Canadian winters can be very harsh, and like this year, long. To make sure that the economy keeps rolling, and that roads are safe, vast amounts of salt are spread to melt through potentially dangerous snow and ice, or to keep wet roads from freezing into ice.
As the central and eastern parts of the country slowly ease into spring, lots of whitish-grey salt residue is now seen on the streets and highways. Rain will soon wash that away.
A new study says all that salt ends up in the environment, much of it flowing into lakes where it harms a tiny but vital creature. The study pointed out that the standards used to evaluate safe levels of salt in lakes were not based on actual conditions that exist in nature, and are therefore set too high.
Professor emeritus Norman Yan (PhD FRSC) led the research team.
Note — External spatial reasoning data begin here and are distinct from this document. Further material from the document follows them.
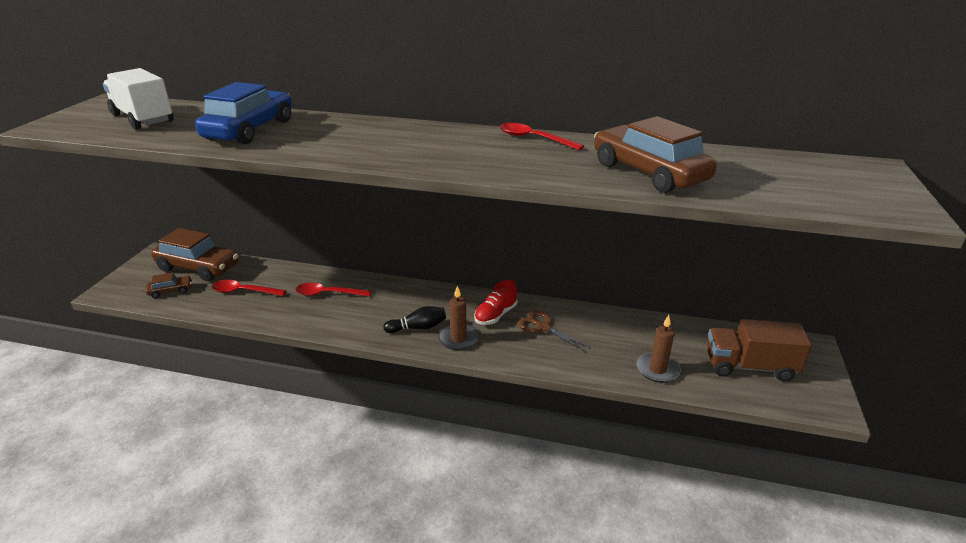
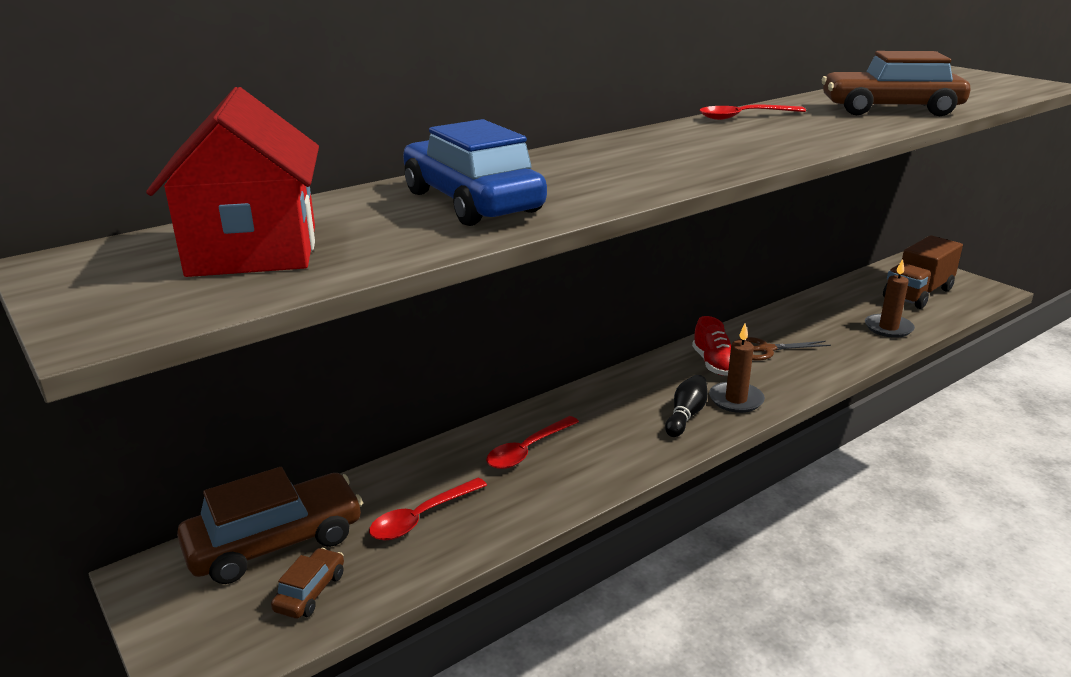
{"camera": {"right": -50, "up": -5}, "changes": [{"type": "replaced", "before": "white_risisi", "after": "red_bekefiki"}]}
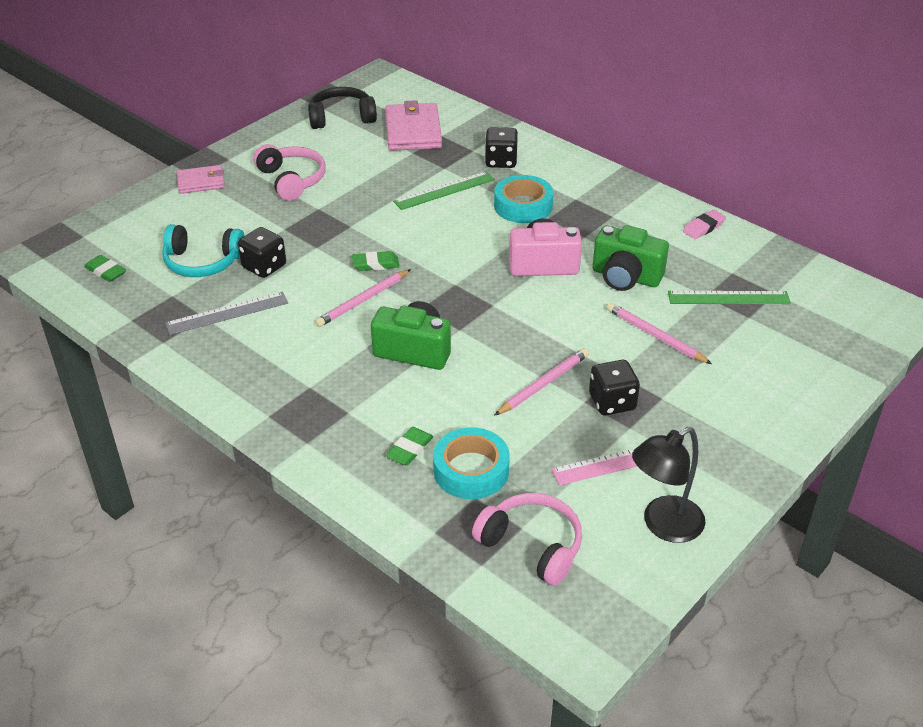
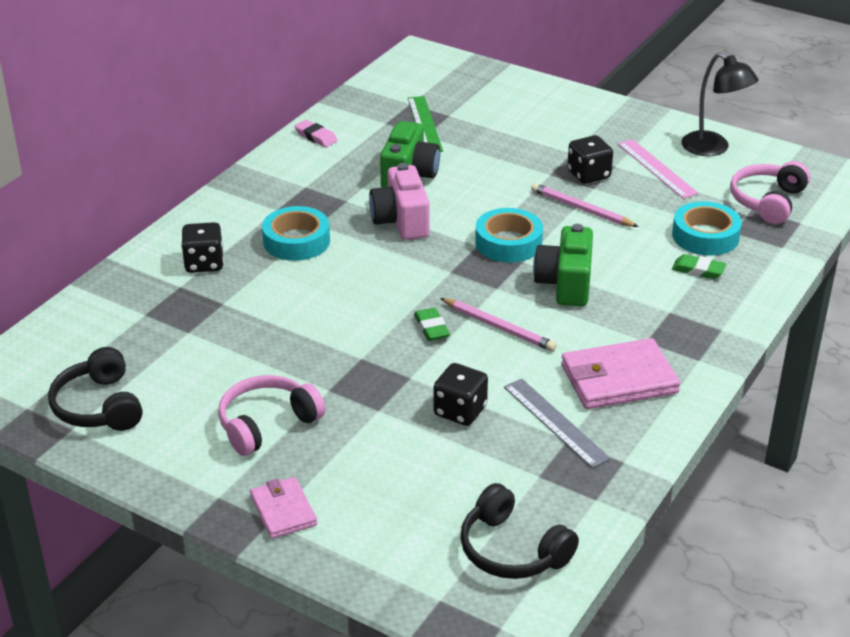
{"camera": {"right": -100, "up": -5}, "changes": [{"type": "removed", "before": "turquoise_bakotux"}, {"type": "removed", "before": "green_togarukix (1st from left)"}, {"type": "removed", "before": "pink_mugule (3rd from left)"}, {"type": "added", "after": "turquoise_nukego (2nd from left)"}, {"type": "moved", "before": "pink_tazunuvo (2nd from left)"}, {"type": "replaced", "before": "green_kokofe (1st from left)", "after": "black_bakotux (2nd from left)"}]}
He is Senior Research Scholar in the Department of Biology, York University, Toronto.Listen
In 2008, Canada spread well over 4 million tonnes of salt on its roads according to Environment Canada, a figure that is surely higher in long cold winters such as this winter just ending.
Professor Yan’s research showed that the resultant salt that seeps into Canadian lakes has a detrimental effect on a tiny creature called Daphnia, also known as a water flea.
It’s actually not a “flea” at all, but rather a crustacean relative of the crayfish or shrimp.
Although virtually unnoticed by those using lakes, Professor Yan said the tiny creature is in fact present in large numbers in Canadian lakes and is a vital link in the ecosystem. On the one hand they clean the lakes of algae, and on the other provide a food source for other animals up the food chain.
When government agencies examine toxic effects of substances on aquatic life in order to establish standards, the tests are almost always conducted in a lab situation. However such study specimens are always well-fed. In the York University research, Professor Yan points out that in nature that’s very seldom the case. He also notes that most Canadian lakes especially in the Canadian Shield, are indeed nutrient poor and so the Daphnia are not in the same well-fed state as the lab specimens used to establish the toxicity guidelines.
He says that, “If the sensitivity to road salt is influenced by how well-nourished the animals are, the current water quality guideline would not protect aquatic life .”
Lead author of the research, Arran Brown says, “To study the difference, we reared Daphnia (water flea species) in the lab across a range of both chloride levels and food levels. That is, a range of algal concentrations from levels as low as in most of Canada’s lakes to high levels normally seen only in nutrient-rich lakes and used in most lab-based bioassays.”
The research proved the hypothesis that the less food the daphnia had, the more sensitive and susceptible to chloride (from road salt) they became.
Professor Yan suggests that all agencies involved, including lake management, road maintenance, and environmental agencies, consider adjusting road salt use protocols and revise the Water Quality Guideline for chloride in order to protect aquatic life such as the water flea, by taking the nutritional status of the lakes into account.
This would be of special concern for lakes near winter-maintained roads on the Canadian Shield that tend to have very low nutrient levels.
As if to highlight concerns raised by this recent York University study and concern, a report in 2012 found that 11 of 23 lakes in the Halifax region of Nova Scotia had salt levels (sodium – chloride) well over the recommended guidelines for chronic exposure even though the amount of salt used on municipal roads is decreasing.
In an interesting sidebar, In January of this year an Ontario judge sided with a farmer who said years of road salt spreading on to his land had ruined his crops. The judge ordered the municipality of Lambton County to pay the farmer $100,000.
The county may appeal the decision which has also raised concern among dozens of municipalities in the province all of whom spread salt on their roads as a requirement.
A five-year study on the effect of road salt conducted by Environment Canada concluded in 2012 that “road salts pose a risk to plants, animals and the aquatic environment.”